Both times are short enough to not make any difference for me.
In general, Debian or PuereOS both boot fast. And after it’s booted, the disk activity is next to none. So either give fastest disk to /home, or the largest. which may be the same.
I can confidently say that apart from this occasional issue, this setup works well and my bootup times are acceptable (<30 seconds). I thought hard about using NVMe for /boot and GRUB but I wanted to separate out the /home drive because it’s easier to manage that way from a backup and upgrade standpoint. At the time I set this up, I had also read that GRUB and Linux in general struggles sometimes to boot directly from NVMe, although that might no longer be true (if it ever was). It would be a significant amount of work but I could potentially change this if we can demonstrate that there’s not another workaround, but I’m pretty happy with the setup overall.
@mladen I will get back to you ASAP — I’m at work right now but I can let you know when I get back home. I used the script MrChromebox uploaded here in August 2019 in case that information is helpful in the meantime.

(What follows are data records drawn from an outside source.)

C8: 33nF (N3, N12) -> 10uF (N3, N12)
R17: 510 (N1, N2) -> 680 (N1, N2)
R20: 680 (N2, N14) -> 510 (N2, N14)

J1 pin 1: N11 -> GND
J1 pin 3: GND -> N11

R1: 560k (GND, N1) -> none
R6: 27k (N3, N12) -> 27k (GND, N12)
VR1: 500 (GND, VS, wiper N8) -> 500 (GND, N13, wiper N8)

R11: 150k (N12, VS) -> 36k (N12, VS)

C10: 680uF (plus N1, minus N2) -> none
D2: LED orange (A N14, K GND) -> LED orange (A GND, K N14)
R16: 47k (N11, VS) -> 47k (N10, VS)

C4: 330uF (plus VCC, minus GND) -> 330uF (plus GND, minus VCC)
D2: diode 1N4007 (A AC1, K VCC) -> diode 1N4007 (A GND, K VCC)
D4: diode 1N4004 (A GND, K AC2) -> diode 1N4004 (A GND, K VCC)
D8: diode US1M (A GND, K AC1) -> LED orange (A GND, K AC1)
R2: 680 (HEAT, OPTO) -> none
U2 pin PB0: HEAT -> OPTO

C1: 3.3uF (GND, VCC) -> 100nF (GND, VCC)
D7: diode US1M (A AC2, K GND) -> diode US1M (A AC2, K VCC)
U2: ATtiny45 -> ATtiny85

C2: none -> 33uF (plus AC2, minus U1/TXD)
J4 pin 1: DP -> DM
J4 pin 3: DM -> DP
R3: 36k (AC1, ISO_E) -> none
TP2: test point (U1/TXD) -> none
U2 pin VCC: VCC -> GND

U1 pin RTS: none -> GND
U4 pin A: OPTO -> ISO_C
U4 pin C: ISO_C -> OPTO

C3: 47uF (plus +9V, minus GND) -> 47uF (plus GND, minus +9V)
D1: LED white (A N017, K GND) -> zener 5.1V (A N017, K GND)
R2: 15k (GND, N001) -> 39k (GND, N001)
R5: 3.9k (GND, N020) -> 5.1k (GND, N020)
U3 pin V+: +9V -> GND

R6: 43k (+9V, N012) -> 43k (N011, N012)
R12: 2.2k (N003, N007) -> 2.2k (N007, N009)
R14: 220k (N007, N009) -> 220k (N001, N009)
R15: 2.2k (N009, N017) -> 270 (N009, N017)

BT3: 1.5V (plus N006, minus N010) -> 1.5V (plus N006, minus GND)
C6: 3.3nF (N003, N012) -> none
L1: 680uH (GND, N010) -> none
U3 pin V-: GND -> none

@kieran That’s a good point. I’ll go through old kernels and see if I can reproduce it. I think that at some point GRUB or something else resolves it, but it happens regularly enough that I’m sure it will come back. I’ll try tonight! Unfortunately once it resolves it seems to stop happening for that kernel version. However, I might be able to reinstall a kernel that I had a problem with before and see if I can make it happen that way.
Any other thoughts on how to go about the troubleshooting process? At the moment I’m not sure what the next steps should be. I’ll definitely provide the information above as soon as I can.
It almost certainly was true at one point of time in the past - a completely new disk technology will flummox a BIOS that has no code to support it! However it hasn’t been true in general for a few years. My oldest computer that I actually boot from NVMe was purchased in 2016.
Obviously any computer where it is a valid configuration to have a single disk drive that is an NVMe drive must be able to boot from it.
However that doesn’t tell you when NVMe support was specifically available in Coreboot.
Anyway let’s leave that and accept that it is set up the way it is set up.
@mladen Updated coreboot; problem unfortunately still occurs. I fear flashing: it terrifyingly failed to get to the BIOS the first two times I started the computer afterwards, and now the initial splash screen is blurry, off center, and with a large black box to the right. Hopefully I’ll figure that out later.
I noticed while testing that the same kernel versions which cause indefinite hangs sometimes inexplicably succeed without any problem. So I do have kernels I can test with, since repeated boots seem to eventually trigger the event.